House Narrowly Defeats Bailout Legislation

President Bush Had Urged Quick Approval

By Paul Kane and Lori Montgomery

Washington Post Staff Writers

Monday, September 29, 2008; 2:14 PM

In a narrow vote, the House today rejected the most sweeping government intervention into the nation's financial markets since the Great Depression, refusing to grant the Treasury Department the power to purchase up to $700 billion in the troubled assets that are at the heart of the U.S. financial crisis.

The 228-205 vote amounted to a stinging rebuke to the Bush administration and Treasury Secretary Henry M. Paulson Jr., and was sure to sow massive anxiety in world markets. Even during the Just 11 days ago, Paulson urged congressional leaders to urgently approve the bailout. He warned that inaction would lead to a seizure of credit markets and a virtual halt to the lending that allows Americans to acquire mortgages and other types of loans.

As it became apparent that the measure was heading to defeat, stock markets took a steep dive. The Dow Jones industrial average fell more than 600 points but then rebounded a bit.

After a week of intense debate in both party caucuses, House members opposed the bill just five weeks before they face voters in an election that is shaping up as a referendum on the economy.

"Today's the decision day. I wish it weren't the case," said Rep. Barney Frank (D-Mass.), chairman of the House Financial Services Committee, who kicked off three hours of impassioned debate just as the opening bell sounded on Wall Street this morning.

Global markets have followed the congressional negotiations closely since Paulson's dire warnings to congressional leaders in a Sept. 18 nighttime meeting in the offices of House Speaker Nancy Pelosi (D-Calif.). As debate began today, news broke that Citigroup was purchasing another troubled bank, Wachoiva, and an hour into the debate the Dow Jones industrial average had dropped by 285 points.

The bailout plan would have allowed Paulson to spend up to $700 billion to relieve faltering banks and other firms of bad assets backed by home mortgages, which are falling into foreclosure at record rates. Paulson, and his successor in the next administration, would have given the government broad latitude to purchase any assets from any firms at any price and to assemble a team of individuals and institutions to manage them. Paulson and others hoped to contain a crisis that already has caused the failure or forced the rescue of a half-dozen major Wall Street firms and unnerved markets around the world.

Before the debate started, Bush issued a final public plea urging lawmakers to support the plan, acknowledging that the vote will be "difficult" in the face of opposition from taxpayers and voters, but necessary to protect the economy. "A vote for this bill is a vote to prevent economic damage to you and your community," Bush said, attempting to undercut arguments that the proposed legislation bolsters Wall Street at taxpayers' expense. "This is a bold bill that will keep the crisis in our financial system from spreading through our economy."

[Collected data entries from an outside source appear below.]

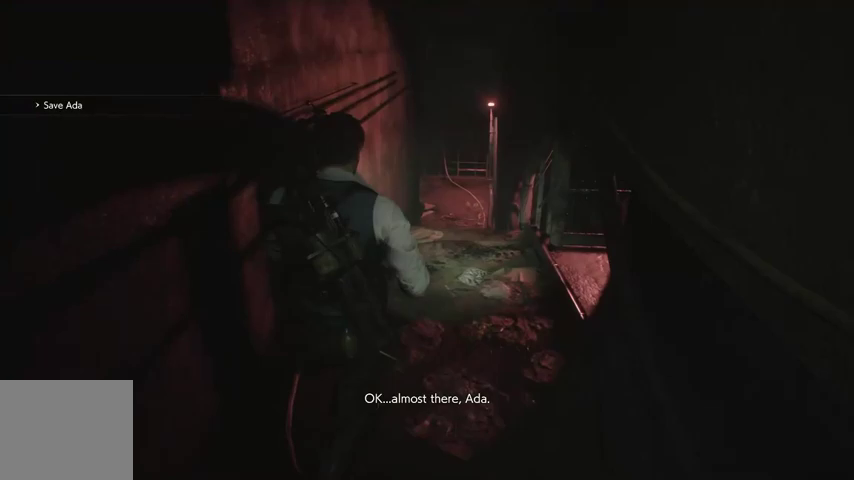
Gameplay with a controller (PlayStation layout); each line is a JSON object with the inputs held at the frame after it. "events" lists button and stick changes between this image and that frame as [ms after this image, input, new state], when the widget could be followed in between.
{"buttons": [], "left_stick": "up", "right_stick": "center", "events": [[333, "right_stick", "down"], [467, "right_stick", "center"]]}
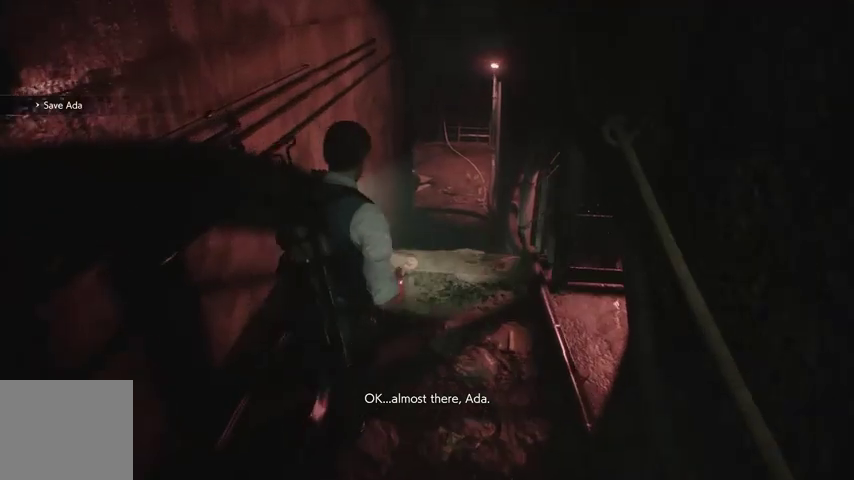
{"buttons": [], "left_stick": "up", "right_stick": "center", "events": []}
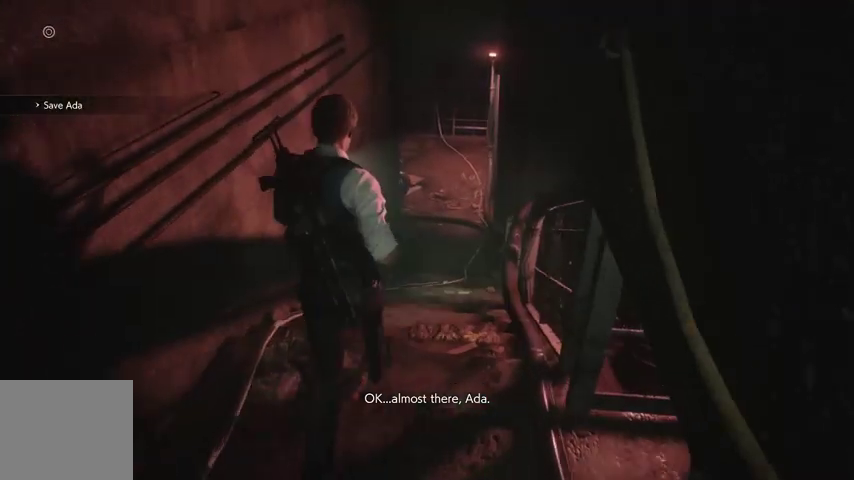
{"buttons": [], "left_stick": "up", "right_stick": "center", "events": []}
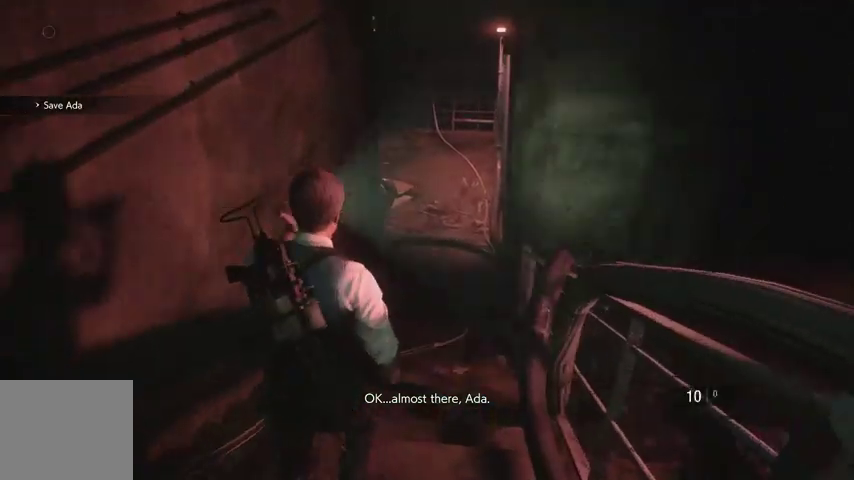
{"buttons": [], "left_stick": "up", "right_stick": "center", "events": []}
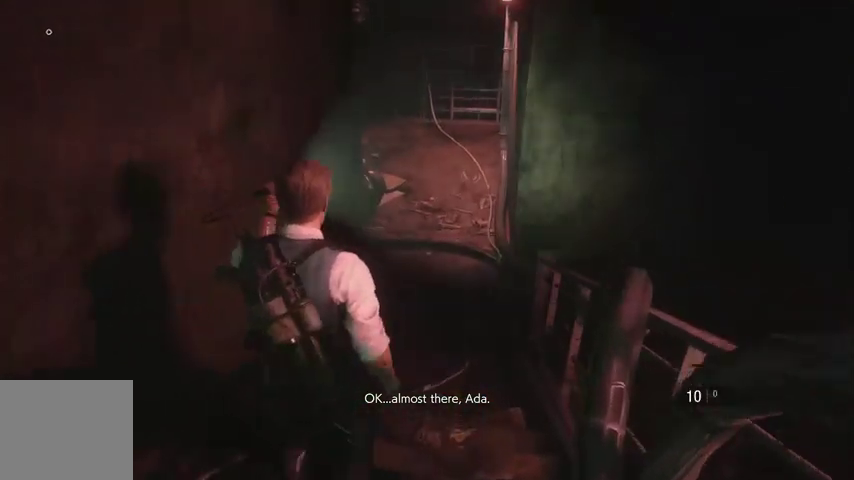
{"buttons": [], "left_stick": "up", "right_stick": "center", "events": []}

Frank said no lawmaker wants to approve such a large bailout that was made necessary by the mistakes of Wall Street financiers and the mortgage industry, but inaction risked a more widespread financial meltdown. If nothing is done, he said, "the consequences will be much more severe."

Democratic and Republican leaders frantically pushed for votes this morning among their rank-and-file members to assure passage. During early morning votes on other noncontroversial matters, Pelosi hurried around the chamber floor, button-holing rank-and-file members, asking for their support.

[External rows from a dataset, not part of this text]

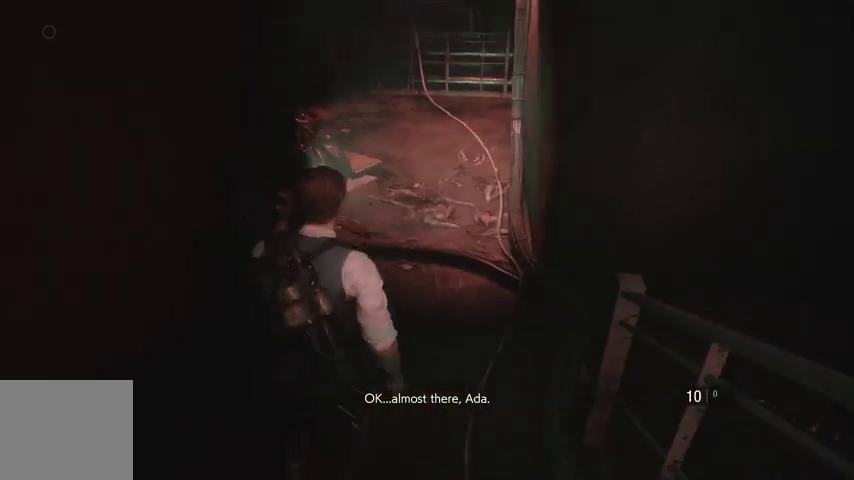
{"buttons": [], "left_stick": "up", "right_stick": "left", "events": [[100, "right_stick", "left"]]}
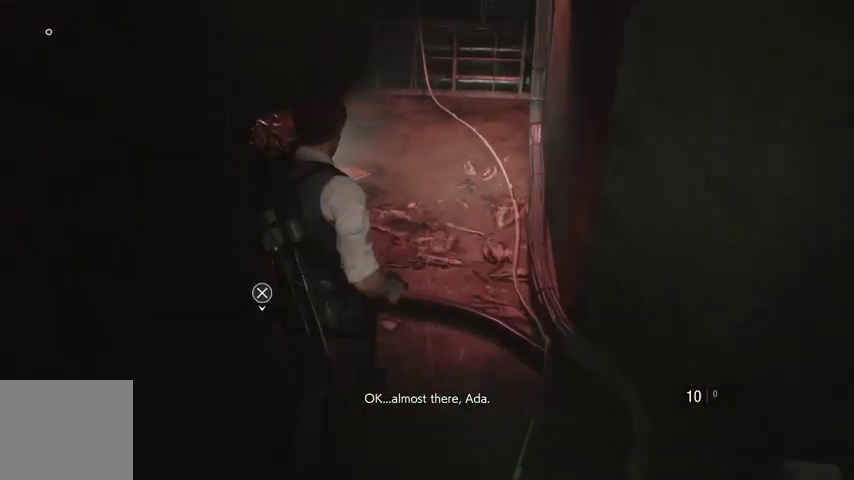
{"buttons": [], "left_stick": "up", "right_stick": "left", "events": []}
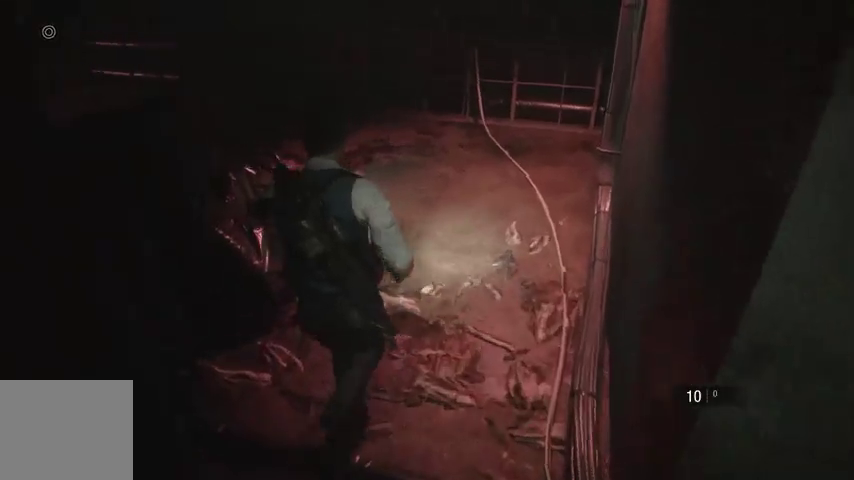
{"buttons": [], "left_stick": "up", "right_stick": "left", "events": []}
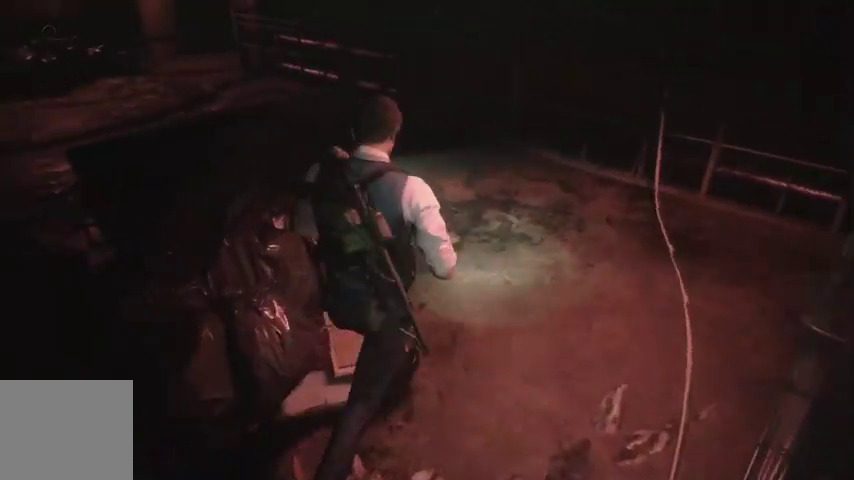
{"buttons": [], "left_stick": "up", "right_stick": "left", "events": []}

Speaking on the floor of the House, in the final minutes before the close vote, Pelosi tried to assure her most liberal colleagues that further bailout hearings and legislation would come next year. Knowing that her party was fearful of how many Republicans would support the bill, Pelosi noted the bipartisan talks over the last week and the pledges made among both side's leaders to rally support. "I know that we will live up to our side of the bargain, I hope the Republicans will, too," she said.

On Sunday, Rep. Roy Blunt (R-Mo.), a lead negotiator and the GOP's top vote counter, hauled the nearly 30 retiring Republicans into his office to plead for what may be their final vote in office, warning that it will shape their legacy. James Nussle, the director of Bush's Office and Management and Budget and a former House member, worked the Capitol's halls and the House cloakroom in search of votes, cautioning beforehand of a very narrow vote.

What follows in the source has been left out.